Quantization and sharding

You can load the models using quantization by specifying load_in_8bit=True or load_in_4bit=True. Also, sharding on multiple GPUs is possible by setting device_map=auto.

Model Architecture

LlamaForCausalLM(
  (model): LlamaModel(
    (embed_tokens): Embedding(32000, 4096, padding_idx=0)
    (layers): ModuleList(
      (0-31): 32 x LlamaDecoderLayer(
        (self_attn): LlamaAttention(
          (q_proj): Linear(in_features=4096, out_features=4096, bias=False)
          (k_proj): Linear(in_features=4096, out_features=4096, bias=False)
          (v_proj): Linear(in_features=4096, out_features=4096, bias=False)
          (o_proj): Linear(in_features=4096, out_features=4096, bias=False)
          (rotary_emb): LlamaRotaryEmbedding()
        )
        (mlp): LlamaMLP(
          (gate_proj): Linear(in_features=4096, out_features=11008, bias=False)
          (down_proj): Linear(in_features=11008, out_features=4096, bias=False)
          (up_proj): Linear(in_features=4096, out_features=11008, bias=False)
          (act_fn): SiLUActivation()
        )
        (input_layernorm): LlamaRMSNorm()
        (post_attention_layernorm): LlamaRMSNorm()
      )
    )
    (norm): LlamaRMSNorm()
  )
  (lm_head): Linear(in_features=4096, out_features=32000, bias=False)
)

Model Configuration

This model was trained using H2O LLM Studio and with the configuration in cfg.yaml.

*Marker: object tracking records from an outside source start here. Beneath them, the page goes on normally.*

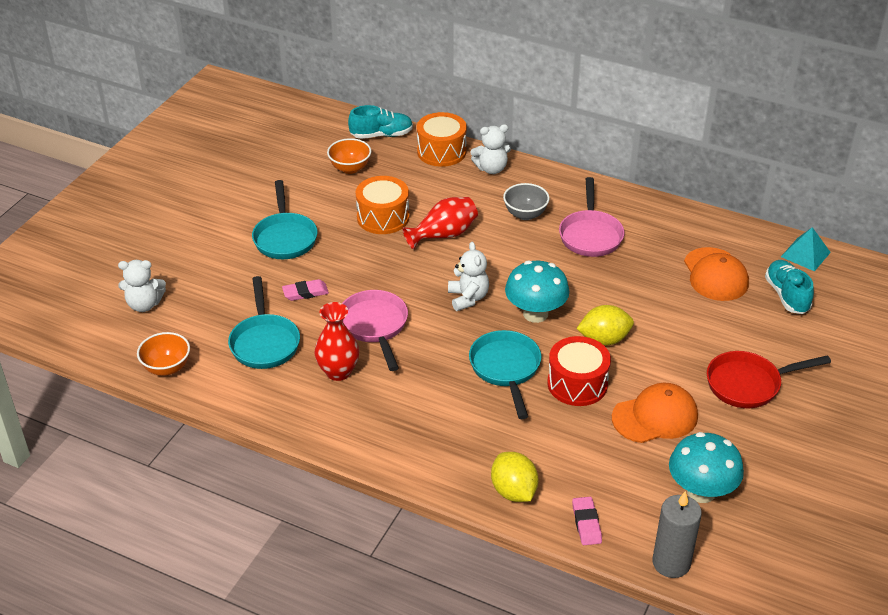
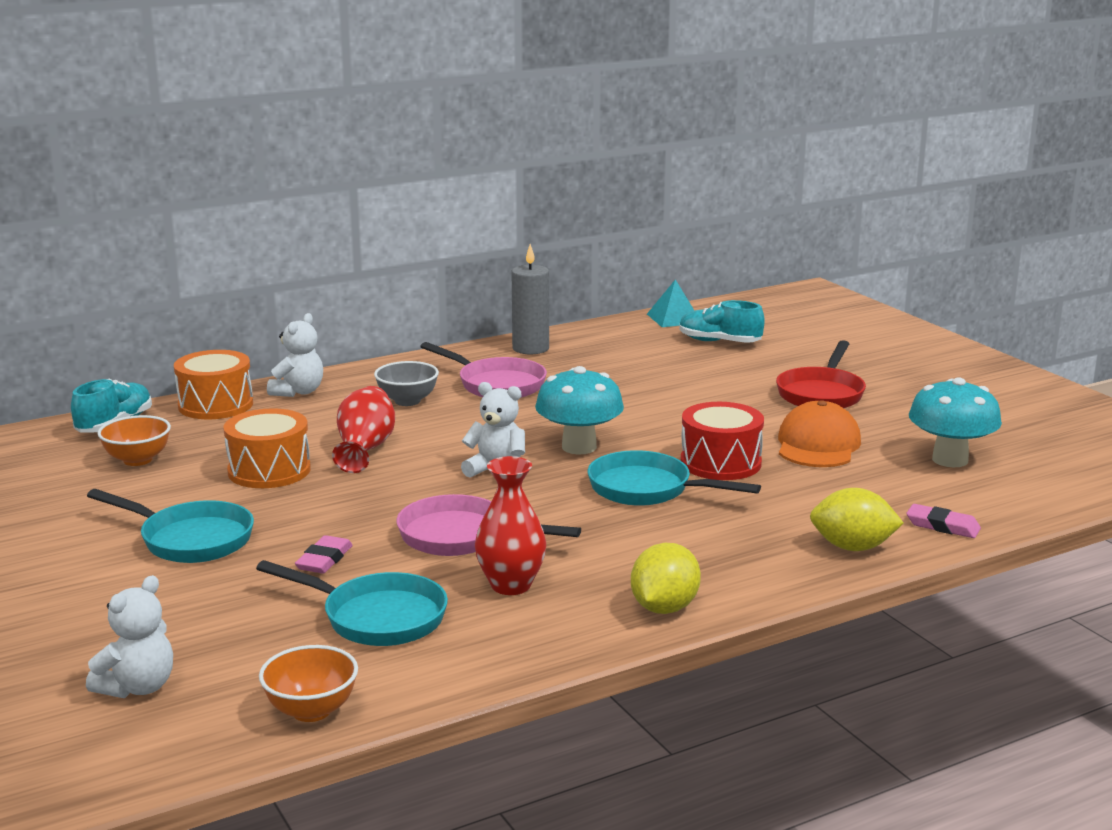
camera: 55 degrees left, 20 degrees down
yellow lemon [577,305,634,346] -> yellow lemon moved to [631,543,701,614]
grey candle [652,491,702,578] -> grey candle moved to [512,244,549,354]
orange cap [684,247,749,301] -> none

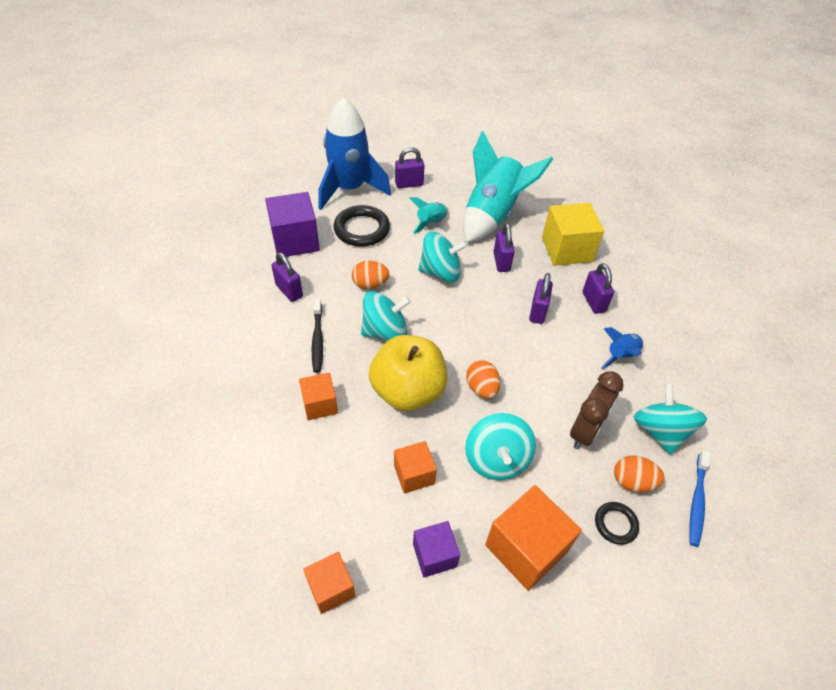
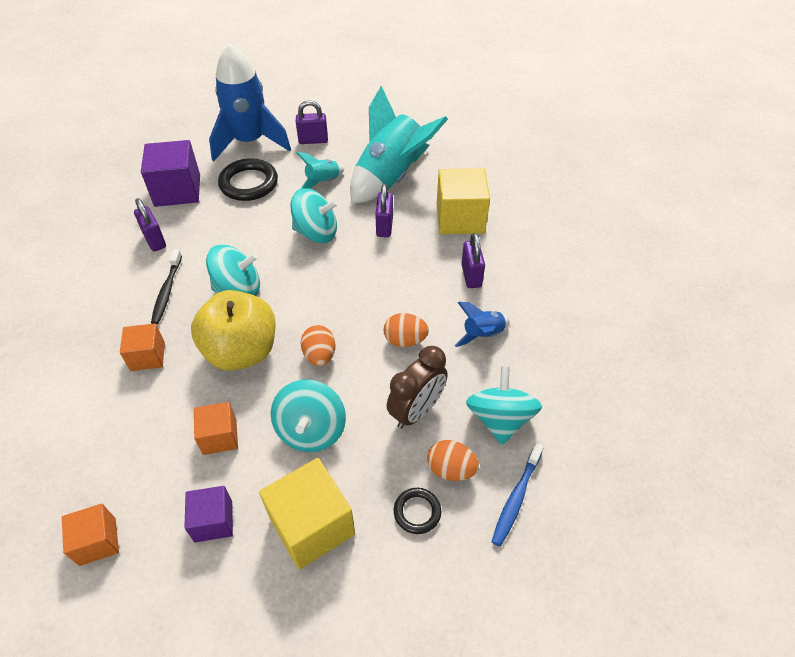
camera: 10 degrees right, 0 degrees up
orange egg [352,261,390,289] -> orange egg moved to [384,313,429,347]
orange cube [485,485,582,591] -> yellow cube [259,458,355,570]
purple padlock [529,273,553,324] -> none

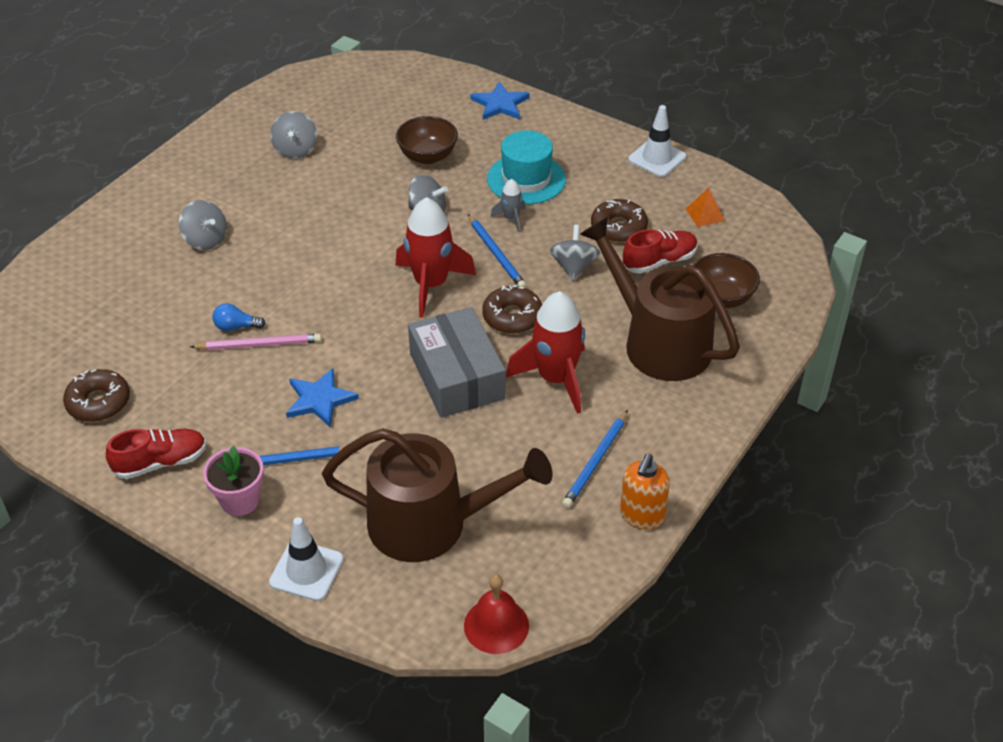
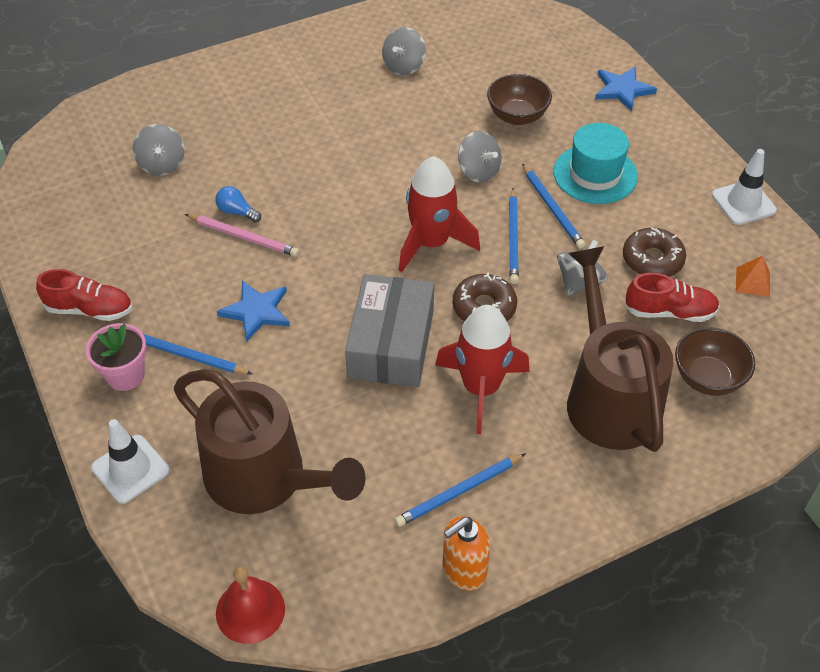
camera: 30 degrees right, 5 degrees up
brown donut [63,369,130,422] -> none
grey spinning top [179,200,227,250] -> grey spinning top moved to [133,124,185,175]
grey rocket [490,179,525,232] -> blue pencil [522,164,585,249]

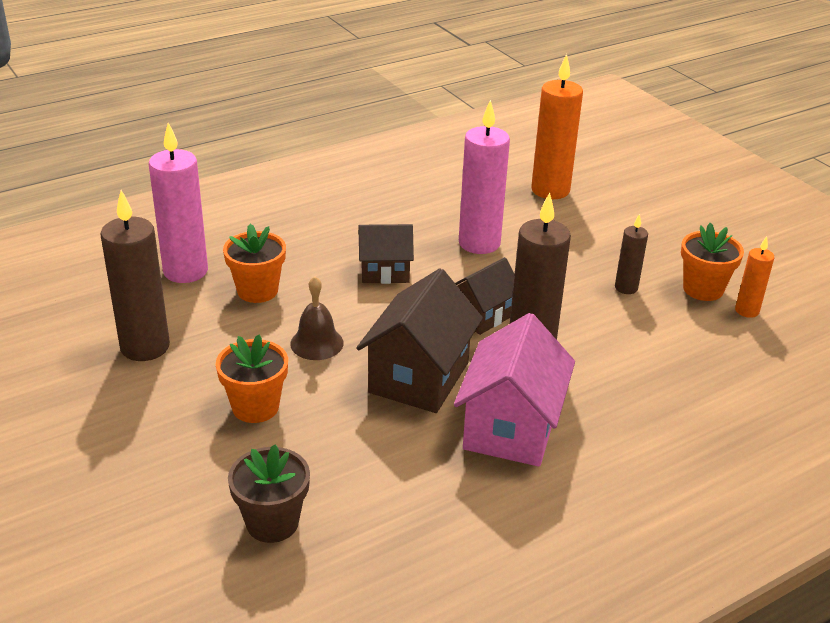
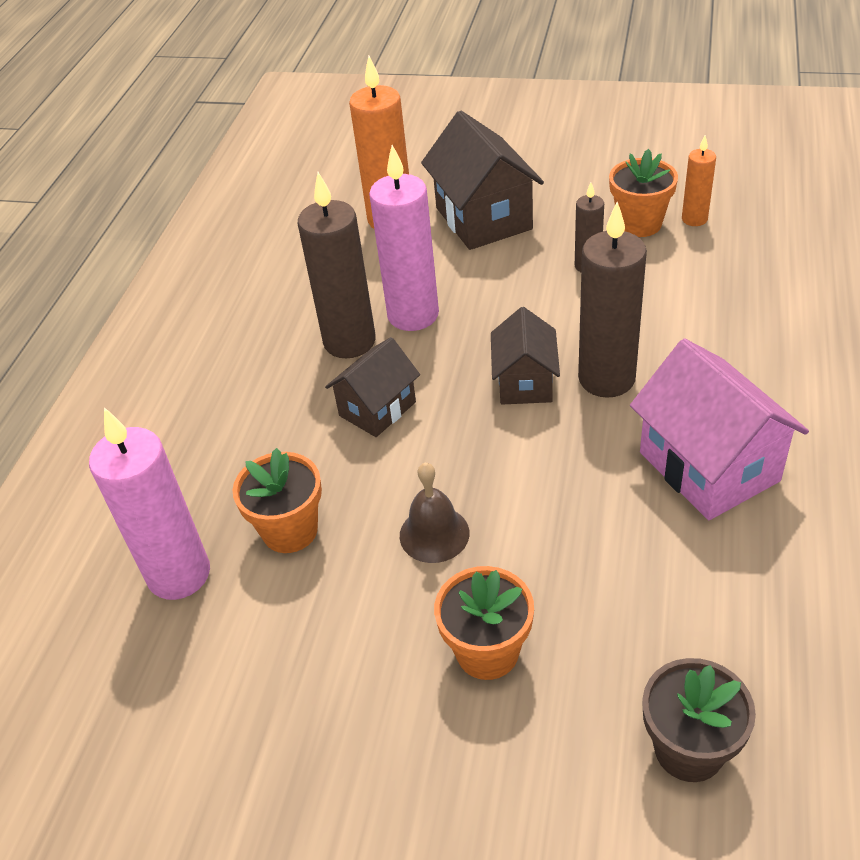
camera: 40 degrees left, 10 degrees up
brown candle [100,190,170,361] -> brown candle moved to [298,172,376,358]
brown house [356,269,483,413] -> brown house moved to [421,111,544,250]

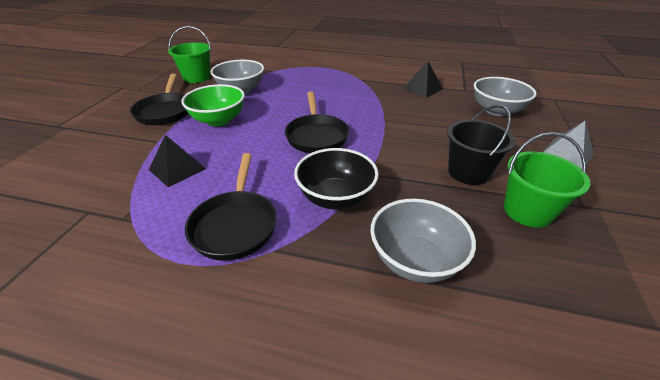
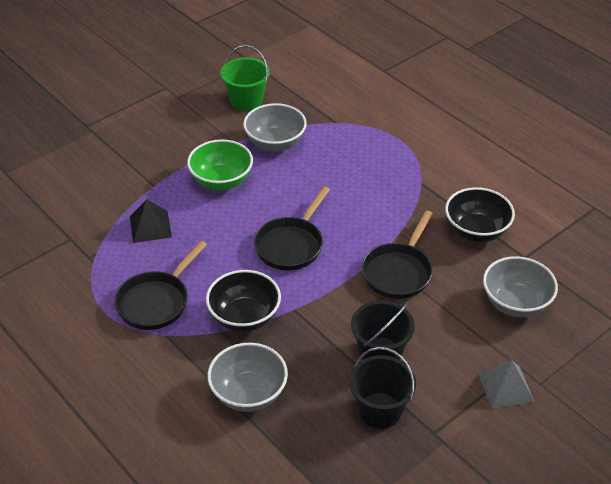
camera: 35 degrees right, 5 degrees up
black pan [130,74,189,125] -> black pan moved to [362,210,433,299]
black pyramid [403,61,443,98] -> black bowl [445,187,515,242]
green bucket [504,132,590,228] -> black bucket [349,347,416,429]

Visit H2O LLM Studio to learn how to train your own large language models.

Disclaimer

Please read this disclaimer carefully before using the large language model provided in this repository. Your use of the model signifies your agreement to the following terms and conditions.

By using the large language model provided in this repository, you agree to accept and comply with the terms and conditions outlined in this disclaimer. If you do not agree with any part of this disclaimer, you should refrain from using the model and any content generated by it.